コカコーラ中毒とか、ポテトチップス中毒とか、アイスクリーム中毒という人はいる。
しかし、ダイエットコーク中毒というのはほとんどいない。あるいは、コンニャク中毒とかワカメ中毒というのもほとんどいない。

なぜか?

人間は無意識のうちに、生物的な意味でエネルギーを欲している。
そのため、ダイエットコークを「うまい」とは思っても、体はそこにカロリーが含まれていないことを感づいている。だから、生き物の本能として、ダイエットコークを本能で渇望するということはないのだそうだ。そうなると、当然ダイエットコーク中毒者というのはいないということになる。
(逆に、定番のコーラであればカロリーが高いので、体は無意識のうちに必要とする)
こうしてみると、私たちが太るものを欲するのは、カロリー=エネルギーを欲する人間の本能といえる。

甘さといえば、甘さを感じない動物もいるそうだ。
たとえば、犬なんかは甘いものが大好きである。甘いという感覚があるのだろう。
だが、猫にはそれがない。味覚神経の中に、甘さを感じるものがほとんどないのだそうだ。動物の多くは、木の実などの中に含まれる糖分を食べることで、その神経を発達させる。しかし、肉食(野生猫は肉食動物)であると、その経験がないために、甘さを感じる神経がかなり鈍ってしまうらしい。そのため、甘いものに対して人間や犬ほど興味を示さないのだという。
猫も、甘さに不感症とは、なかなか悲惨な生き物である。

甘いものか、甘くないものか、といえば、人間の「酒のつまみ」についても同じことが言える。
たとえば、つい先日、某雑誌の元編集長と飲みに行った。以前、その雑誌に連載していたこともあり、何度も飲んだことがある。その方は、一軒目が終わった後にたいていオシャレなバーにいく。その時、かならずフルーツを注文する。つまみで、かならずフルーツ(とくにドライフルーツ)を頼むのである。先日も、バーへ行ったら、やはりフルーツの盛り合わせを頼んでいた。

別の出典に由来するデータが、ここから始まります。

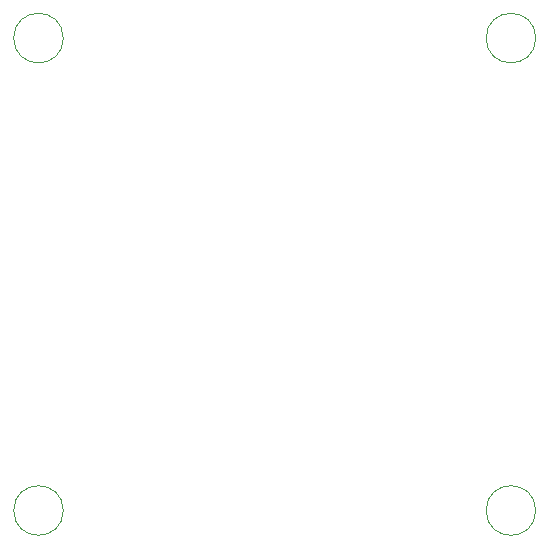
<source format=gbr>
G04 #@! TF.GenerationSoftware,KiCad,Pcbnew,9.0.7*
G04 #@! TF.CreationDate,2026-01-18T21:54:30+01:00*
G04 #@! TF.ProjectId,dumbpad,64756d62-7061-4642-9e6b-696361645f70,rev?*
G04 #@! TF.SameCoordinates,Original*
G04 #@! TF.FileFunction,Other,Comment*
%FSLAX46Y46*%
G04 Gerber Fmt 4.6, Leading zero omitted, Abs format (unit mm)*
G04 Created by KiCad (PCBNEW 9.0.7) date 2026-01-18 21:54:30*
%MOMM*%
%LPD*%
G01*
G04 APERTURE LIST*
%ADD10C,0.100000*%
G04 APERTURE END LIST*
D10*
X180700000Y-84900000D02*
G75*
G02*
X176500000Y-84900000I-2100000J0D01*
G01*
X176500000Y-84900000D02*
G75*
G02*
X180700000Y-84900000I2100000J0D01*
G01*
X180700000Y-124900000D02*
G75*
G02*
X176500000Y-124900000I-2100000J0D01*
G01*
X176500000Y-124900000D02*
G75*
G02*
X180700000Y-124900000I2100000J0D01*
G01*
X140700000Y-84900000D02*
G75*
G02*
X136500000Y-84900000I-2100000J0D01*
G01*
X136500000Y-84900000D02*
G75*
G02*
X140700000Y-84900000I2100000J0D01*
G01*
X140700000Y-124900000D02*
G75*
G02*
X136500000Y-124900000I-2100000J0D01*
G01*
X136500000Y-124900000D02*
G75*
G02*
X140700000Y-124900000I2100000J0D01*
G01*
M02*

</source>
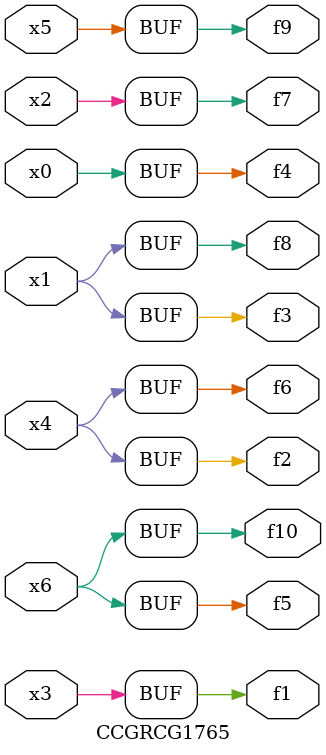
<source format=v>
module CCGRCG1765(
	input x0, x1, x2, x3, x4, x5, x6,
	output f1, f2, f3, f4, f5, f6, f7, f8, f9, f10
);
	assign f1 = x3;
	assign f2 = x4;
	assign f3 = x1;
	assign f4 = x0;
	assign f5 = x6;
	assign f6 = x4;
	assign f7 = x2;
	assign f8 = x1;
	assign f9 = x5;
	assign f10 = x6;
endmodule

</source>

編集長さんがフルーツを頼むのは、「疲れていて糖分を欲している」のか、「脳に二軒目のつまみ=フルーツ系」というプログラムがインプットされているかなのだろう。あるいは、ウイスキーなどは、甘いつまみと非常に相性がいいということもある。
そうしてみると、正当な理由があって、ウイスキーを飲みながら、甘いものを頼んでいるということになる。

ただし、ビールや日本酒を飲んでいる時に、甘いおつまみを頼む人はすくないだろう。
ビールや日本酒のときは、たいていナッツとか、チーズとか、漬物など、塩分のきいたものである。僕も、日本酒を飲んでいるときは塩分のきいたものしか食べたくない。

これはなぜなのか。

実は、塩分というのは、ビールや日本酒を飲んだ時にのどに残る応答をリセットする機能をもっているのだ。
ビールや日本酒を飲むと、その応答がのどに残る。その時、塩分をとると、それが一度消えて、また最初から新鮮な感覚でビールや日本酒を飲めるようになるのである。
だから、人間はビールや日本酒を飲むとき、無意識のうちに塩分のきいたおつまみを頼んで、交互に飲み食いしているのである。

そう考えると、僕たちは知らず知らずのうちに、体の動物的な本能によって食生活をコントロールされているといえる。
なんか、ちょっと悔しい気がしないでもない。